* _Prompt 1_:
Which hyphenated terms appear in the vSAN management text? List every one.
* _Prompt 2_:
Can you write out the vSAN management text again, starting with "At many times" and going on through "see How-to-create-VM-policy-vSAN .", and substitute "data resilience" for "data protection"?

* _Source_:

____

At many times we may wonder while managing multiple vSAN clusters in a production environment , what are my”Things to know for vSAN management” you may ask yourself ?,a Complete guide for your every day tasks while managing vSAN clusters and things to know which can cause potential disaster without taking precautions

Virtual machine storage policy compliance

You might have already seen all my other previous hosts and by now you would have realized that virtual machine storage policy is everything when it comes to data protection . We need to always make sure all the important virtual machines are compliant with their storage policies at all times and if there were any VMs running FTT-0 which we may still need redundancy , change the policy to FTT-1 (fault to tolerate). Please see How-to-create-VM-policy-vSAN .

____

* _Recorded data_:

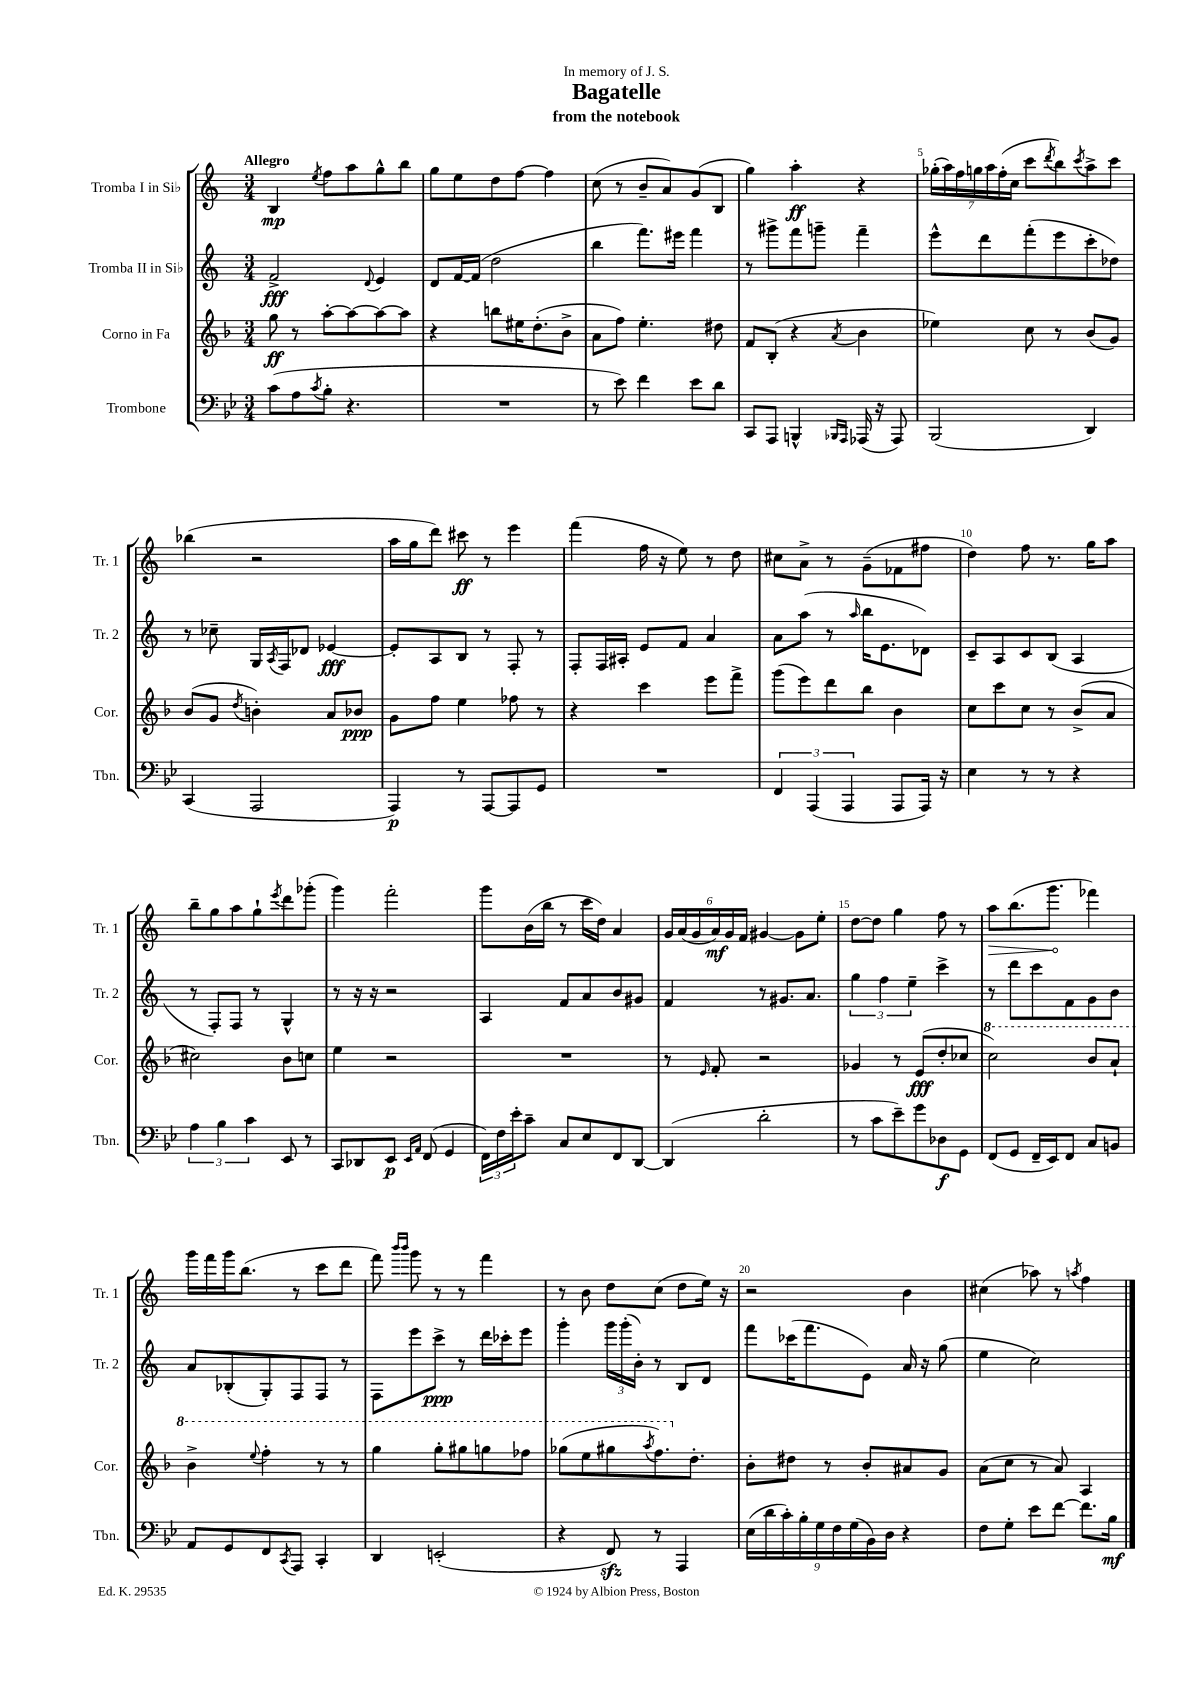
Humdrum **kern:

____

* _Written response 1_:
FTT-0, FTT-1, How-to-create-VM-policy-vSAN

* _Written response 2_:
At many times we may wonder while managing multiple vSAN clusters in a production environment , what are my”Things to know for vSAN management” you may ask yourself ?,a Complete guide for your every day tasks while managing vSAN clusters and things to know which can cause potential disaster without taking precautions

Virtual machine storage policy compliance

You might have already seen all my other previous hosts and by now you would have realized that virtual machine storage policy is everything when it comes to data resilience . We need to always make sure all the important virtual machines are compliant with their storage policies at all times and if there were any VMs running FTT-0 which we may still need redundancy , change the policy to FTT-1 (fault to tolerate). Please see How-to-create-VM-policy-vSAN .